Mrs. Wheelbarrow’s Garlic Dill Pickles
People have all sorts of expectations from a dill pickle. There are the crisp and sour pickles, the pickles that sidle up to a corned beef on rye at the deli. For so many of you, that is the one and only true dill: the sour, or half-sour, dill. This is not a sour dill. It is a vinegar dill: the pickle that belongs on a hamburger, in spears next to a tuna melt, or fried, on a stick, at a county fair. These are lip-puckering, eye-scrunching pickles, and they should be served ice cold. Because these pickles want to float in the brine, opt for regular, not wide-mouth, jars; the shoulders help hold the pickles down in the brine. To make the most of the jar space, purchase small Kirby cucumbers; if there are only larger pickles at the market, consider cutting them into spears, chunks or chips. Reprinted from Mrs. Wheelbarrow’s Practical Pantry: Recipes and Techniques for Year-Round Preserving by Cathy Barrow. Copyright © 2014 by Cathy Barrow. With permission of the publisher, W. W. Norton & Company, Inc. All rights reserved.
- ¾ cup kosher or pickling salt
- 14 cups unchlorinated water
- 8 cups ice cubes
- 4 pounds small (Kirby) cucumbers, well washed
- 4 cups white vinegar
- 4 garlic cloves, peeled and root end trimmed
- 4 ounces fresh dill with seed heads or ¼ cup dill seeds
- 4 teaspoons yellow mustard seeds
- Combine half the salt and 8 cups of the water in a 5-quart nonreactive pot and bring to a boil. Add the ice. When the brine is completely cool, add the cucumbers and place a plate on top to keep them submerged. Brine in a cool spot for 12 hours.

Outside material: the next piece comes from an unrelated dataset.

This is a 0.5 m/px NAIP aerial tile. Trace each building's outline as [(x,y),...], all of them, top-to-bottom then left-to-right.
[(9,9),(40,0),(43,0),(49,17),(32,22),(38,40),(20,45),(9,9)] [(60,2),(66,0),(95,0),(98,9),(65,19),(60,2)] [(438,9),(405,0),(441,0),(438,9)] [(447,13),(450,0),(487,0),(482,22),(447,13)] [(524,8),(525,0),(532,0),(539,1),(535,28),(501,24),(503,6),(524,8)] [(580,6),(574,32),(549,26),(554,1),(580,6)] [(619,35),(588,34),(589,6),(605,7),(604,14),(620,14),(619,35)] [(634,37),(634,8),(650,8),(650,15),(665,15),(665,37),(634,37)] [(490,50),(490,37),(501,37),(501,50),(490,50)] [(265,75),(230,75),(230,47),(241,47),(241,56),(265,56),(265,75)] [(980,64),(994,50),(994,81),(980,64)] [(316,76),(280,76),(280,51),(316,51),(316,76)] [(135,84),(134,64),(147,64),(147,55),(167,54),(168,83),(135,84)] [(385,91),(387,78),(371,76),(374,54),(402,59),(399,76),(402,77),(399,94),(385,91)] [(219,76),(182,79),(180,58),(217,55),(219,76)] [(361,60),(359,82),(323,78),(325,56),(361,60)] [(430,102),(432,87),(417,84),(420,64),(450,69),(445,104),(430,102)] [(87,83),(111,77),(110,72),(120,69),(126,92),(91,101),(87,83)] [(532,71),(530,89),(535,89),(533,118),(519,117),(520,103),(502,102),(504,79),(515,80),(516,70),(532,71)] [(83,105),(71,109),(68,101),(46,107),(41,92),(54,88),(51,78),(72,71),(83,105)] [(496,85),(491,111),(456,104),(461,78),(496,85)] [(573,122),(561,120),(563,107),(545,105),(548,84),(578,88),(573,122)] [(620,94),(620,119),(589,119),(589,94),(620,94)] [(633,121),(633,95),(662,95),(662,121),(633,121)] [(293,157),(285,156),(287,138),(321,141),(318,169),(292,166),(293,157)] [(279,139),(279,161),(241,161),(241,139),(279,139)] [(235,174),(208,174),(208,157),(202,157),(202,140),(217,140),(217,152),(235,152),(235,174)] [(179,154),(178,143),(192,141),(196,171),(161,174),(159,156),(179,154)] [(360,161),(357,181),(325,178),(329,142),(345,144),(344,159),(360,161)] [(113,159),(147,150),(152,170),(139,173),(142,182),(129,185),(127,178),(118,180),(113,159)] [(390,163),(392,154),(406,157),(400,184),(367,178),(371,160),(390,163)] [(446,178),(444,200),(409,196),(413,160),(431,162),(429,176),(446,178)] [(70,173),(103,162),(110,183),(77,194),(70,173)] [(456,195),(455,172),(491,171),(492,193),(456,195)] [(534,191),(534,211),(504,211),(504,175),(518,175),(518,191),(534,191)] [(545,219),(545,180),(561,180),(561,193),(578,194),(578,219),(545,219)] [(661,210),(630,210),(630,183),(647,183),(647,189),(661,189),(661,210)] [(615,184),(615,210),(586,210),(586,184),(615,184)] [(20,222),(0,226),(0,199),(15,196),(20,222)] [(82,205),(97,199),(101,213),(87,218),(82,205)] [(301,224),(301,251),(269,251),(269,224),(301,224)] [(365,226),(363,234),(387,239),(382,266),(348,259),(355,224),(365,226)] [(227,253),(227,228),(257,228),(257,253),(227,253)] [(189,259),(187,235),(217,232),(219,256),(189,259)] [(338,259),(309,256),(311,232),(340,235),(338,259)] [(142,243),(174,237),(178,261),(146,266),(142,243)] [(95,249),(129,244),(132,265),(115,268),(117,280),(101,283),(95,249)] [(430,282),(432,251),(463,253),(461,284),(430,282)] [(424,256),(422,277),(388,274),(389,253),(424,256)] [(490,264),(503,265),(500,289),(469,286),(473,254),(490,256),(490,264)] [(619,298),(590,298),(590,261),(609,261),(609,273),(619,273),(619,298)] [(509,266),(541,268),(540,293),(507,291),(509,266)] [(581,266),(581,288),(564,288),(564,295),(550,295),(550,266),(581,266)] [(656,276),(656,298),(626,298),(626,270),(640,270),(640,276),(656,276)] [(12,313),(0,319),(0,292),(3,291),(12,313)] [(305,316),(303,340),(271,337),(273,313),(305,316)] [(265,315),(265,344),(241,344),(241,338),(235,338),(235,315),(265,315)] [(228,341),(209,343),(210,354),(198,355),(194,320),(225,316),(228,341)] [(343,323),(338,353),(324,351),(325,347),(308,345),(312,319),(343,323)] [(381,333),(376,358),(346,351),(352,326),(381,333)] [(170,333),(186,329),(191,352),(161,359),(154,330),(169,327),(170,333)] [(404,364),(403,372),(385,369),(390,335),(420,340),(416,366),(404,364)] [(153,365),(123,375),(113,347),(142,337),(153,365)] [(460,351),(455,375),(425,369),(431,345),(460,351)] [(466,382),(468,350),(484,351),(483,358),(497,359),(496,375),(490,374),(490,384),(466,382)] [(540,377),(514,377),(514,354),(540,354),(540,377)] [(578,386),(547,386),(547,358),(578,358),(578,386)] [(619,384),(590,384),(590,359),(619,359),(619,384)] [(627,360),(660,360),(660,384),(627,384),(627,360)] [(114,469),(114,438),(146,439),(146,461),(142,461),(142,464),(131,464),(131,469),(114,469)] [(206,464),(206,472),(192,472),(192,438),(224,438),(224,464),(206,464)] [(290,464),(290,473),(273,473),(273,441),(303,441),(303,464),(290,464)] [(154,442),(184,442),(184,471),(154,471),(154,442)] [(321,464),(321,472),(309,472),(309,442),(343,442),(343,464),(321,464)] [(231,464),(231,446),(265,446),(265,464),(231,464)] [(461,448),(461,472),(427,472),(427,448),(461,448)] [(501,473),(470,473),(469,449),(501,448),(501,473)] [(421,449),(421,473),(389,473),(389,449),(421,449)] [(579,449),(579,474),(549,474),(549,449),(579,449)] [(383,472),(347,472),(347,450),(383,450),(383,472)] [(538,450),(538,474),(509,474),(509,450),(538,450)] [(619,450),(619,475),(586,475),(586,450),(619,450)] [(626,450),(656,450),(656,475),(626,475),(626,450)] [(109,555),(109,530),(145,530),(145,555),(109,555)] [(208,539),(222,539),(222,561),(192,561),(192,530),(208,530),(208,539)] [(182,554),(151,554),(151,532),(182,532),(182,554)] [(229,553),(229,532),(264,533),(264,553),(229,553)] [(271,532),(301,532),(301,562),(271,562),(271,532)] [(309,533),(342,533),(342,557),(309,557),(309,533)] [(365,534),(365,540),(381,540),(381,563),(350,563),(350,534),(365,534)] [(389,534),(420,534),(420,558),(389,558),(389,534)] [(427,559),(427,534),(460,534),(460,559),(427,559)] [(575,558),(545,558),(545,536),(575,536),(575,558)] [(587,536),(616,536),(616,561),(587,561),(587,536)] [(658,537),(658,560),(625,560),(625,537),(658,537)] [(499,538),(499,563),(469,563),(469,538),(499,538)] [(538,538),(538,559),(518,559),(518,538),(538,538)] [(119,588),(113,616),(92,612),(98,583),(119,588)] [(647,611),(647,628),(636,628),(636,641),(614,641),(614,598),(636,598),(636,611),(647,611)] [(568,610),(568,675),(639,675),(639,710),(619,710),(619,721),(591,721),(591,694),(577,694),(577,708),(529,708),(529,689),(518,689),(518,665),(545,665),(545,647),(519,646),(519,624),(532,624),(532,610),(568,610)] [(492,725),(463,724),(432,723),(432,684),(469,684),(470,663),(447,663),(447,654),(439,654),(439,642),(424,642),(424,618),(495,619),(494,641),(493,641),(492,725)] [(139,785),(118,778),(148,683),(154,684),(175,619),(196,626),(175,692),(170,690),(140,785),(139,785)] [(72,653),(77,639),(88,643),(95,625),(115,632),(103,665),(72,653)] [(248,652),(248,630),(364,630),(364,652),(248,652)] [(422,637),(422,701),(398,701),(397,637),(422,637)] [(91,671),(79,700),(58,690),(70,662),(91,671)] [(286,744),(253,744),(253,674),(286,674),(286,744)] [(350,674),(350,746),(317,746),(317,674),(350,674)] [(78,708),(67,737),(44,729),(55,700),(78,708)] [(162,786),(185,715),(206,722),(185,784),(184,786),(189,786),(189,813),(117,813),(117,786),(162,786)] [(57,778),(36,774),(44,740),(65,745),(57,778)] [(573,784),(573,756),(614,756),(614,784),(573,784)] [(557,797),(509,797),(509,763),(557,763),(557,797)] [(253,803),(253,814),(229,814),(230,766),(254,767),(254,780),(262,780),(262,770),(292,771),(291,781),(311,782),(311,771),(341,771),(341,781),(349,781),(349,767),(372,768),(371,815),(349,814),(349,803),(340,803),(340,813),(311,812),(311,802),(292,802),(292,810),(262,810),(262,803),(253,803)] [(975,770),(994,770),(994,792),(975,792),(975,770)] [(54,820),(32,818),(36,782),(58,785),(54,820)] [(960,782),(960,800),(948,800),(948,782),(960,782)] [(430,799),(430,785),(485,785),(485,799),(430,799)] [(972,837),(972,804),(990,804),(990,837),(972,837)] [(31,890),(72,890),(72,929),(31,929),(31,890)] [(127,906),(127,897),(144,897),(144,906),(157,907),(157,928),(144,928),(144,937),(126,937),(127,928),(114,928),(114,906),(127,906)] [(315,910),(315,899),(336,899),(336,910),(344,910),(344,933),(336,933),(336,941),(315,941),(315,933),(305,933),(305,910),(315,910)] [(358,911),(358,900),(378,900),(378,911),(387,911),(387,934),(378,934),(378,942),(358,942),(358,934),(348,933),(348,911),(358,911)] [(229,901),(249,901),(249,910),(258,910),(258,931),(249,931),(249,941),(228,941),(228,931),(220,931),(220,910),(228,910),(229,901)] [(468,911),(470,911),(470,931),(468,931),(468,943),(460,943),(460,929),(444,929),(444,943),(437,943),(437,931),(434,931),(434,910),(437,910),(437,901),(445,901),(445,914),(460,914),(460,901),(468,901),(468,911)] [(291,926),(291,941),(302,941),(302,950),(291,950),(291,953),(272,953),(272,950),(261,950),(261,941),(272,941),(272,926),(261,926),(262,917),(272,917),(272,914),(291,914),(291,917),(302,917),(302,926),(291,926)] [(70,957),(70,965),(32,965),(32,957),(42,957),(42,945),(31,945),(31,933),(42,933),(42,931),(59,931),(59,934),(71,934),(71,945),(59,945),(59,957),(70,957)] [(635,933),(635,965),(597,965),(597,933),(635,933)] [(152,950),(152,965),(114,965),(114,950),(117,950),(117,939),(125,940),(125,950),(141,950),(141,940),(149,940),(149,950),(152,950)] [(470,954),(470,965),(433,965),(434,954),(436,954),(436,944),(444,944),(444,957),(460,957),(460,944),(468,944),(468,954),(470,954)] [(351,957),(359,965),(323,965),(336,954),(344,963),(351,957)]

- Drain and rinse the cucumbers. Cut a small slice from each cucumber end; or cut into 1-inch chunks or quarter lengthwise. Pack the cucumbers into the jars, fitting them in like a three-dimensional jigsaw puzzle, as tightly as possible. Tuck one-quarter of the fresh dill (or dill seeds) and mustard seeds into each jar.
- In a 5-quart nonreactive pot bring the remaining salt, the white vinegar, the remaining 6 cups water and the garlic cloves to a boil. Cover the cucumbers with the hot brine, adding 1 garlic clove to each jar, and leaving ½-inch headspace. Clean the rims of the jars with a damp paper towel. Place the lids and rings on the jars and finger-tighten the rings. Process in a boiling-water bath for 15 minutes.
- Let the pickles cure for 1 month, then chill thoroughly before serving. The pickles are shelf stable for 1 year.